Coach Chad Berman (right) and player Corey Hirsch of the UA hockey team
Coach Chad Berman (right) and player Corey Hirsch of the UA hockey team

UA Wildcats Hockey: The Team That Keeps on Giving

Coach Chad Berman and his players are serious about outreach and the American Collegiate Hockey Association has taken notice, presenting them with the Community Service Award for 2016-2017.
June 7, 2017
Extra Info: 

For more about Arizona Wildcats hockey, go to http://www.arizonawildcathockey.org/.

The Wildcats' work off the ice was rewarded this year with the Community Service Award from the American Collegiate Hockey Association.
The Wildcats' work off the ice was rewarded this year with the Community Service Award from the American Collegiate Hockey Association.

The University of Arizona has had a club hockey team for nearly 40 years, but it's not as if the campus is bursting with awareness.

"We have a hockey team here?" is something that the team's players hear regularly, prompted simply by their wearing of an "Arizona Hockey" shirt.

It doesn't help that up the road, Arizona State University made hockey a varsity sport three years ago and is now playing an NCAA Division I schedule. Or that the NHL's Arizona Coyotes, based in metro Phoenix, chose Tucson as the location for their top minor-league affiliate before the 2016-2017 season — a mixed blessing for the UA team, which sometimes has to settle for less-desirable home dates.

Nevertheless, you won't catch Chad Berman, the Wildcats' coach, whining about any of the above. He's too busy on and off the ice, and he's getting results after three years. This year, the team narrowly missed qualifying for the 18-team postseason tournament in the 64-team Division I of the American Collegiate Hockey Association, and it was a big winner in the community, receiving the ACHA's Community Service Award — tops among all men's and women's teams in all four divisions of the ACHA.

"We value character even above talent," Berman says. "We try to reinforce with our players that kids look up to them. I understand the impact we have, and our players understand the responsibility they have."

Exhibit A might be Chase Lock, a local boy with a brain tumor who has been "adopted" by the team and enjoys unofficial teammate status. Chase's family has had the team over for dinner, and the team also attended his school play. Chase has been to games and practices and counts the UA hockey team as his favorite college or pro team in any sport.

Exhibit B might be "Pink the Rink," an event that raised more than $10,000 for the UA Cancer Center in January. Although the event itself is common in hockey, the Wildcats' approach is unusual in the way it engages the community. A $250 donation gets the buyer a jersey, on which any name can be sewn — perhaps that of a cancer survivor or someone whose life was claimed by cancer.

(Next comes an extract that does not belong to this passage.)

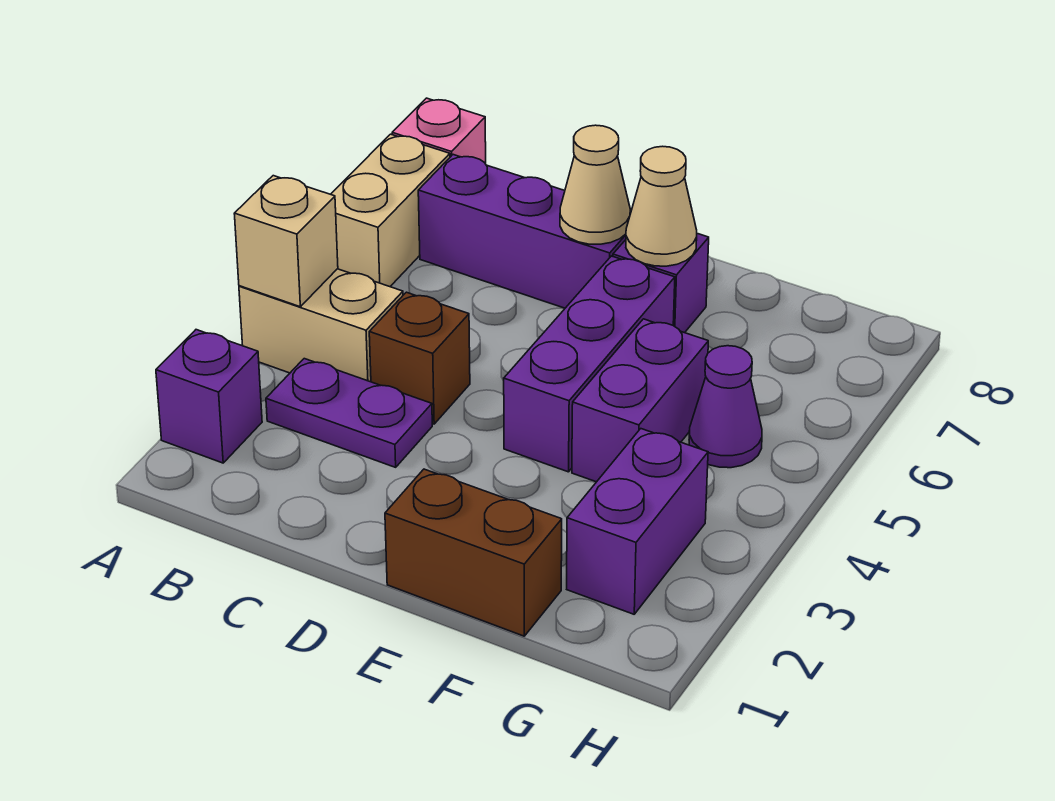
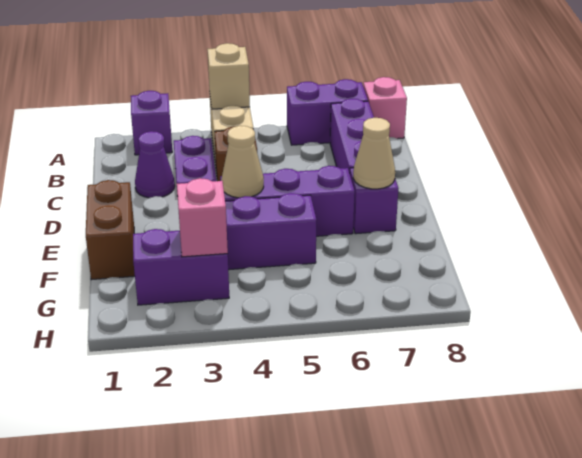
tan brick A6:A7 level 1 -> purple brick A6:A7 level 1
tan cone D7 level 2 -> tan cone E4 level 2
none -> pink brick G3 level 2
purple cone G5 level 1 -> purple cone C2 level 1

The jersey is then worn during the game by a player, a short bio about the special person goes into the game program and a red-carpet ceremony at the game's end ties it all together.

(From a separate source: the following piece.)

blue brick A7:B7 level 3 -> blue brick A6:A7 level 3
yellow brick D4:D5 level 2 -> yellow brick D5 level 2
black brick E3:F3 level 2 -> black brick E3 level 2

"It feels like all of Tucson is in the building with us," says Berman, who adapted some aspects from the State University of New York, Fredonia, where he played college hockey — and even explained his vision for "Pink the Rink" when he interviewed for the UA job.

Other efforts by the team this past season included a "Pucks and Paws" event to benefit the Humane Society of Southern Arizona (fans could bring their dogs to the game, and $1,000 was raised), a "Teddy Bear Toss" (700 teddy bears were collected and then donated to a hospital) and Military Appreciation Weekend. The team also participated in a food drive, an elementary-school reading program and a Heart and Stroke Walk.

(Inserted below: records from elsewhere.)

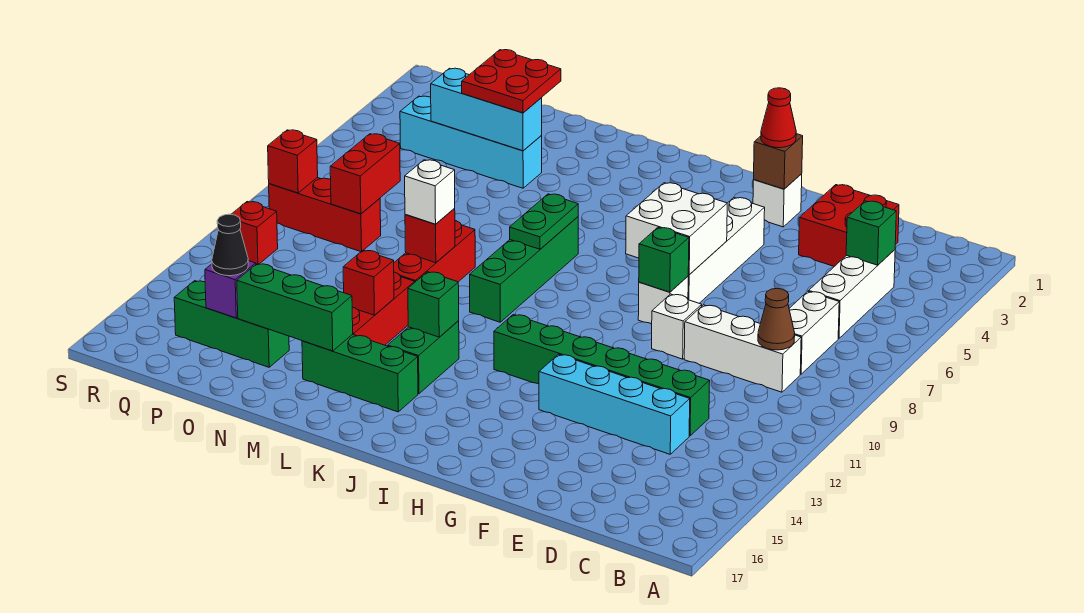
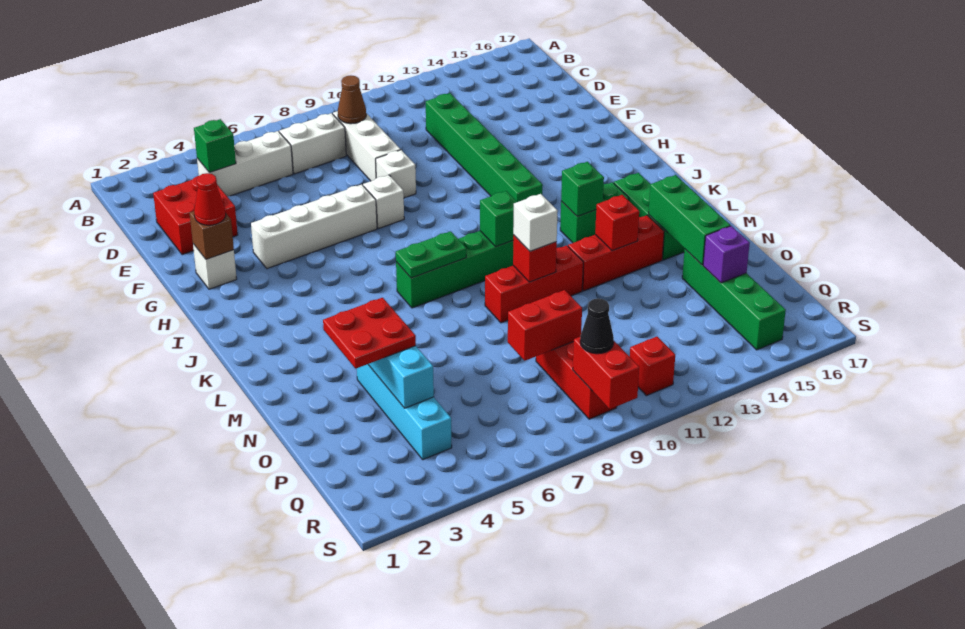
cyan brick D13:G13 level 1 -> none
white brick G6:H7 level 2 -> none
green brick G8 level 2 -> green brick K10 level 2
green brick O15:Q15 level 1 -> green brick O15:R15 level 1
black cone P15 level 3 -> black cone R9 level 3
red brick R9 level 2 -> red brick R9:S9 level 2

"We went above and beyond this year," says Corey Hirsch, an upcoming junior on the team from Maryland who is a pre-law major. 

Athletes who are serious about the sport and their studies are common on the team, according to Berman, who usually makes a four-point recruiting pitch: a first-rate education at the UA, great winter weather, an enviable hockey environment (the 9,000-seat Tucson Convention Center, with ice and locker rooms upgraded by the Coyotes) and an emphasis on community outreach.

"You can't get that experience anywhere else, and the philanthropic stuff is part of the experience," the coach says. "A major part of this job is to prepare these guys for the rest of their lives.

"This is a special place," he says. "The potential is through the roof."